Chris Vance says Joe Biden's current dominance of the Democratic field suggests that the country might already have its centrist candidate. Here's Biden stumping for former Sen. Claire McCaskill, who lost her seat to a right-wing nutjob in 2018. SCOTT OLSON / GETTY IMAGES

Eighteen months ago former Washington State Republican Party chairman Chris Vance and former Democratic Congressman Brian Baird bet on the success of a centrist political party in Washington, or rather "a political movement that doesn't stand for anything," as the Stranger put it at the time. On Tuesday they lost that bet.

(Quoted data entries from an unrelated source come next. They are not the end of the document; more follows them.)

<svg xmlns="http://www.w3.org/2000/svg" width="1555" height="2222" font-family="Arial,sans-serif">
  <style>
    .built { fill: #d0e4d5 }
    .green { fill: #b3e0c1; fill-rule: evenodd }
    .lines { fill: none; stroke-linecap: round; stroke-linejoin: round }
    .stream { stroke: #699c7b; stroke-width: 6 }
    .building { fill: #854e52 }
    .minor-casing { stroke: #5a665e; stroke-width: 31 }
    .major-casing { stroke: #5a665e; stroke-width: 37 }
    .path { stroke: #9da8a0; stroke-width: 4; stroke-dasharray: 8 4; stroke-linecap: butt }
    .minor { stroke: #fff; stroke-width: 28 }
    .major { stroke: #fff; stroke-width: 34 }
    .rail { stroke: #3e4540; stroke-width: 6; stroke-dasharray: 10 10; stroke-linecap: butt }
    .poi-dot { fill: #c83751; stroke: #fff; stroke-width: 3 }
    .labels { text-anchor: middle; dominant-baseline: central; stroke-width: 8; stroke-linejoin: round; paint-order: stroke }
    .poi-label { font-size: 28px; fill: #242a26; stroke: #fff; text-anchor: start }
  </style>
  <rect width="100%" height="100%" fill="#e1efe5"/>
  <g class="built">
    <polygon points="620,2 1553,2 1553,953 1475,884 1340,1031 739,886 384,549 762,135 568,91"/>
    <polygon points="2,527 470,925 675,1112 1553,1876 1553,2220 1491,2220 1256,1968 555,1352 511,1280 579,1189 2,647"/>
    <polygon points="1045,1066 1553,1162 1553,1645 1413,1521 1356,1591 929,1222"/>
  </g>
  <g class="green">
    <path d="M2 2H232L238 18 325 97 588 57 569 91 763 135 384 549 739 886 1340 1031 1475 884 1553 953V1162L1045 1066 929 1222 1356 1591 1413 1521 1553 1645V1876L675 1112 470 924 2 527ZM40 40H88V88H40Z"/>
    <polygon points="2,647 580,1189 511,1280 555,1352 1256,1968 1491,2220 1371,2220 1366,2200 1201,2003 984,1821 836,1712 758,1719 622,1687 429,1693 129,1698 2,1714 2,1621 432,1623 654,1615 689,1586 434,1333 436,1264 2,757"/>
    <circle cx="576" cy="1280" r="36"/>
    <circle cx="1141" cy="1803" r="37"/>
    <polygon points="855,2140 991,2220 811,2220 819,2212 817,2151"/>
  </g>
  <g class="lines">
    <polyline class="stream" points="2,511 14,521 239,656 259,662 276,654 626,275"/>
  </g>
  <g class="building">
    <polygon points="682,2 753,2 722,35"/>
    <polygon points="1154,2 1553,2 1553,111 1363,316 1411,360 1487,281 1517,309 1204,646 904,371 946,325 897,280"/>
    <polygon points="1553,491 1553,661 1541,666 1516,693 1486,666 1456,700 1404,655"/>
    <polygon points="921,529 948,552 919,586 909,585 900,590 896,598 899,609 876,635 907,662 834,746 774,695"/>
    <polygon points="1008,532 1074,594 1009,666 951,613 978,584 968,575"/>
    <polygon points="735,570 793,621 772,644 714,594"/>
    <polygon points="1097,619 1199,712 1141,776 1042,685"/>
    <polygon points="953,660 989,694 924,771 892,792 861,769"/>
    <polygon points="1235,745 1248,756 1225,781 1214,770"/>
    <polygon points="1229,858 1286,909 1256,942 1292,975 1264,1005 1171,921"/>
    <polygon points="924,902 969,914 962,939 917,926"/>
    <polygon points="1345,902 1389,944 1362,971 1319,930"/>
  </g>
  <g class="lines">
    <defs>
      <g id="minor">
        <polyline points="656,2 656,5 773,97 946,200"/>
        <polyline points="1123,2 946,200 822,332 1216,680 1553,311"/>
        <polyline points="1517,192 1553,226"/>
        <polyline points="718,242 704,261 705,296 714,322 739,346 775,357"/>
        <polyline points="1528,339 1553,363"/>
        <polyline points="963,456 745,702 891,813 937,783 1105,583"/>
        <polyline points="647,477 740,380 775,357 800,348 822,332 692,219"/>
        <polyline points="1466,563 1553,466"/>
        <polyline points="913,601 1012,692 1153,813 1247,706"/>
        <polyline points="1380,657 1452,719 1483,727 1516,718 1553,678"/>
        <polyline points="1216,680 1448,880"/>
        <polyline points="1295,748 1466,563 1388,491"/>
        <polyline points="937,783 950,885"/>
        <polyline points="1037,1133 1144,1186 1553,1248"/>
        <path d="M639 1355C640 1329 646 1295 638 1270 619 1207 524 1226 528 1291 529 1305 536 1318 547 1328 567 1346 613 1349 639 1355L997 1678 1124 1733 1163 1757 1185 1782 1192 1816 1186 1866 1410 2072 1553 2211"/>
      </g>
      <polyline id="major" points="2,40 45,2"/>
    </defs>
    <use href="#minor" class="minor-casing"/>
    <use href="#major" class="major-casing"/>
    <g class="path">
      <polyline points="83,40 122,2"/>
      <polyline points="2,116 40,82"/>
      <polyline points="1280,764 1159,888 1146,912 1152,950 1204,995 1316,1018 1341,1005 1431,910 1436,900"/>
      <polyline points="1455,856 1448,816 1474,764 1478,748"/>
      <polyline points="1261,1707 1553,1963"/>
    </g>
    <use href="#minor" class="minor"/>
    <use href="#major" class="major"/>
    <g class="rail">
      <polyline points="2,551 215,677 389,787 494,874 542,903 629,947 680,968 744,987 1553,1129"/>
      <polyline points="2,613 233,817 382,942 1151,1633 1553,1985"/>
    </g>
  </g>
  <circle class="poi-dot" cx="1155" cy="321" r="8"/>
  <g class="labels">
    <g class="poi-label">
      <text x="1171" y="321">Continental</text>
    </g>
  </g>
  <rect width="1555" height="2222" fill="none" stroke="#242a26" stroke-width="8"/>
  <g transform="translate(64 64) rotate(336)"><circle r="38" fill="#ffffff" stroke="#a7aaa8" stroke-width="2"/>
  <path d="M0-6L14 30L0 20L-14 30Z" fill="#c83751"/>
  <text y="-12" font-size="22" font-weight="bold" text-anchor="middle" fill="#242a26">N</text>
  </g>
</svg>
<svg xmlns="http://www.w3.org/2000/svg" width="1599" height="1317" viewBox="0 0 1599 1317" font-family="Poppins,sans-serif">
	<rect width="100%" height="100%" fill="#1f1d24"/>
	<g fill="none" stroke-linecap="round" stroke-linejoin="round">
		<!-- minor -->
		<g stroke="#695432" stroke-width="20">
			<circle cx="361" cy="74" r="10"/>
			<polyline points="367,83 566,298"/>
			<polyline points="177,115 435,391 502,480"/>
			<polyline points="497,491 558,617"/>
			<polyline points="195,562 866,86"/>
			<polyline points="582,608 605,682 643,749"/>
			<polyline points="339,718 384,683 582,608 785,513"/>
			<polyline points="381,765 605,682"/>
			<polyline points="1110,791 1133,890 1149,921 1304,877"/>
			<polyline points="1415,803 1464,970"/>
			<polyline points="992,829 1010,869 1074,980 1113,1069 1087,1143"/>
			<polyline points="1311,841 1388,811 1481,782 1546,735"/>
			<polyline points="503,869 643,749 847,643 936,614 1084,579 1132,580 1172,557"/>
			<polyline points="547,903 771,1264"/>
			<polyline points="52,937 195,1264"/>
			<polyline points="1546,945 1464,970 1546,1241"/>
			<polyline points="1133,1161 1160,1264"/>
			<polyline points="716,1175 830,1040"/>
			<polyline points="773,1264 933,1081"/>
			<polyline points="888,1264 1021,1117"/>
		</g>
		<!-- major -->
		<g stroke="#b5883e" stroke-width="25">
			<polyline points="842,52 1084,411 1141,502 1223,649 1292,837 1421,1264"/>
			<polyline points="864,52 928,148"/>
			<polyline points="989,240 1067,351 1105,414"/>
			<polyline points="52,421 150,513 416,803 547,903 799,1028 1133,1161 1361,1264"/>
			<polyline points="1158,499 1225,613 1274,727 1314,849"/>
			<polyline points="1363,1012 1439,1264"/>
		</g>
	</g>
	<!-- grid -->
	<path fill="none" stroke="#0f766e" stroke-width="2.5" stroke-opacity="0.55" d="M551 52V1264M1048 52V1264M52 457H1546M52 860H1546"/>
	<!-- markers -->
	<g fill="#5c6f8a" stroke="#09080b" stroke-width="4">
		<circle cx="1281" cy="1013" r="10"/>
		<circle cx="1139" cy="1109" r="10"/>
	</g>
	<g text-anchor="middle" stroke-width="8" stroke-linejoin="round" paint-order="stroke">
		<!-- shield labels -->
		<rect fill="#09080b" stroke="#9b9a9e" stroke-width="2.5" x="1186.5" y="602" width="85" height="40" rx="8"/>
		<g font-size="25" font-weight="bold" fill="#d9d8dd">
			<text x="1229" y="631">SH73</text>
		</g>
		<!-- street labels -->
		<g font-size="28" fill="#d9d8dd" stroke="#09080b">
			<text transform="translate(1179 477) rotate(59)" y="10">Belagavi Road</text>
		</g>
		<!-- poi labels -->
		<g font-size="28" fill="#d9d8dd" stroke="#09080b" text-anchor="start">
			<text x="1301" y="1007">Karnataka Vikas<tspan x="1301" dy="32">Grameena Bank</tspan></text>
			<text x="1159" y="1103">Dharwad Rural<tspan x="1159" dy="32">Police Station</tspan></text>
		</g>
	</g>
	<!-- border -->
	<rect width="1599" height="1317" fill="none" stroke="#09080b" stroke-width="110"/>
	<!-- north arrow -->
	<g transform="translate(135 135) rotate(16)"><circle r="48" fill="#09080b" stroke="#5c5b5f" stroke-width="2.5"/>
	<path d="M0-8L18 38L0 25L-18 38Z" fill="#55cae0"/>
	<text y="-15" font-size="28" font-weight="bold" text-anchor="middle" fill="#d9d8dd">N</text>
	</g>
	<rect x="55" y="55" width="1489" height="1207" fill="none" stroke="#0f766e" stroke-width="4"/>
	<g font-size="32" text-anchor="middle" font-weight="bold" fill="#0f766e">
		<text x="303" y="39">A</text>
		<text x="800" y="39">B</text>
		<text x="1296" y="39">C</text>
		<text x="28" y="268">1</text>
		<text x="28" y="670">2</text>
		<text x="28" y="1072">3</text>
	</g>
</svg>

In a tweet, Vance announced the dissolution of the Washington Independents PAC, which was sort of like the Washington state party for Unite America (formerly known as The Centrist Project), a national organization formed in 2013 with the goal of electing centrists. The party pushed "fiscal responsibility," "free trade," "economic opportunity," "social tolerance," and "environmental responsibility."

Over the phone, Vance said polling conducted after Trump's election showed that "more people were becoming Independents," and that he thought Independents weren't winning elections nationwide because they didn't have organized structural and financial support. So he and Baird teamed up with Unite America to help the cause. The organization funded dozens of Independent campaigns in the 2018 election cycle, but they all lost.

"And usually, they lost badly," Vance said. He pointed to Neal Simon, a CEO of an investment company who raised and spent over $2 million for his U.S. Senate bid in Maryland but lost with under 4% of the vote. Republican Tony Campbell raised just over $200,000 and came in second with 30% of the vote.

Vance blamed voters "motivated by negative voting" for the failure of the centrist strategy. "People don't vote for the Republicans, they're voting against the Democrats or vice versa," he said. The last time Pew asked the question about negative voting, it looked like more Republicans engaged in negative voting than Democrats during the 2016 election, but that the general trend since 2008 was up overall.

Now, Vance says United America will focus on supporting changes to the electoral system such as ranked-choice voting, campaign finance reform, and ending gerrymandering. To which Vance says, "Okay, cool. [Washington] has a top-two primary, open ballot access, nonpartisan redistricting, and still we elect nothing but Republicans and Democrats."

Vance still thinks the country needs a centrist party, but the current success of Joe Biden's candidacy has "really taken the wind out of the sails" of that idea. "If the Democrats are going to be a centrist party, then maybe we don't need another one," he said.